Benjamin gets involved with Elaine at his parents’ insistence and falls in love with her in spite of himself and to Mrs. Robinson’s fury. Elaine learns the truth (in a great scene between Hoffman, Bancroft and Ross where the final pronouncement isn’t delivered verbally, just through looks) and runs away back to school. Benjamin follows her and manages to work his way back into her life. Why does she want anything to do with him? I don’t think it’s a stretch to say that it has a lot to do with the fact that she’s now about to enter into her own shiny, happy suburban marriage and sees in Benjamin a chance of escape into something more exciting, something forbidden and troublesome. It’s a burst of colourful drama in what is shaping up to be a black-and-white life. And what could be more colourful and dramatic than Benjamin stopping her wedding? How could she not make the most of this opportunity and run off with him?

Part of what makes The Graduate so good is the way that it speaks to you differently at different times in your life. This isn’t a static film; it shifts with you as your own life shifts. At one point you may see Benjamin as a flawed hero, his relationship with Elaine as compelling. At another, you’ll see Benjamin as an empty vessel waiting to be filled, his relationship with Elaine as a romanticized vision of what love should be. In either interpretation, Hoffman is ideal as Benjamin, alternating between cool indifference, and the nervous anticipation we see – especially in his early scenes with Mrs. Robinson – as he attempts to prepare for the fact that something is about to happen in his life. Bancroft, too, is marvellous, giving Mrs. Robinson layers and dimension and not allowing her to simply be the lonely housewife. This is a very real character and not the caricature that popular culture has made of the “Mrs. Robinson” type.

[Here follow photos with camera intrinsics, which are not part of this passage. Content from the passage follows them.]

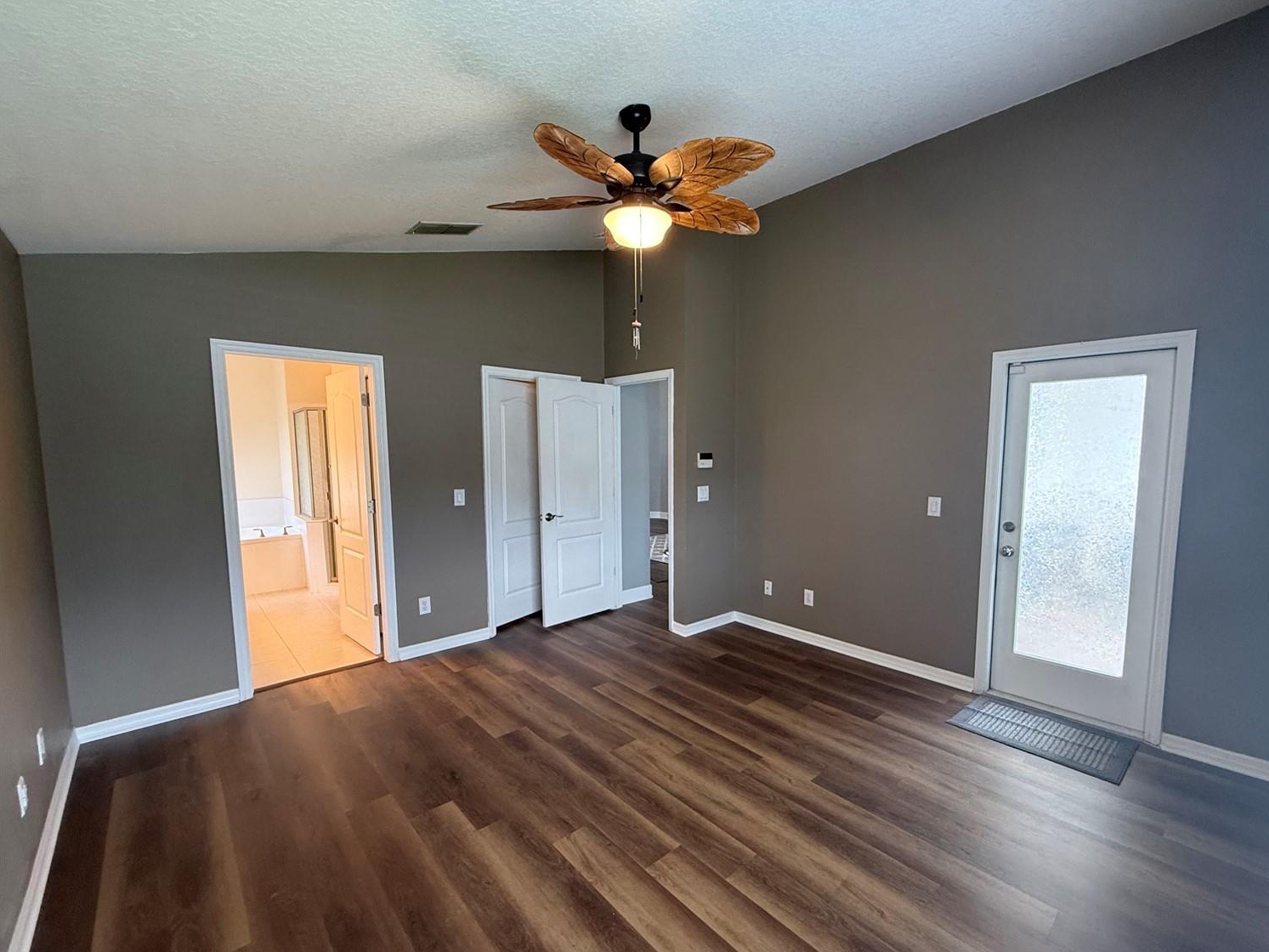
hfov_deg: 98.0
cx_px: 678
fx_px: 550
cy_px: 504
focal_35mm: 15
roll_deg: -0.1
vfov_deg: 81.7
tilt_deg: -5.8
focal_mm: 2.22
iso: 320
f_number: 2.2
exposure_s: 1/60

The film ends exactly as it should, not with the adrenaline fuelled flight from the church, but with it’s aftermath. Benjamin and Elaine sit beside each other on a bus, neither speaking, not even really looking at each other. When asked what happened to them, director Mike Nichols once stated that “they ended up just like their parents,” which must be true because Benjamin and Elaine ultimately lack the imagination to make themselves anything else. You can see it in their faces at the end: Now what? Is this it?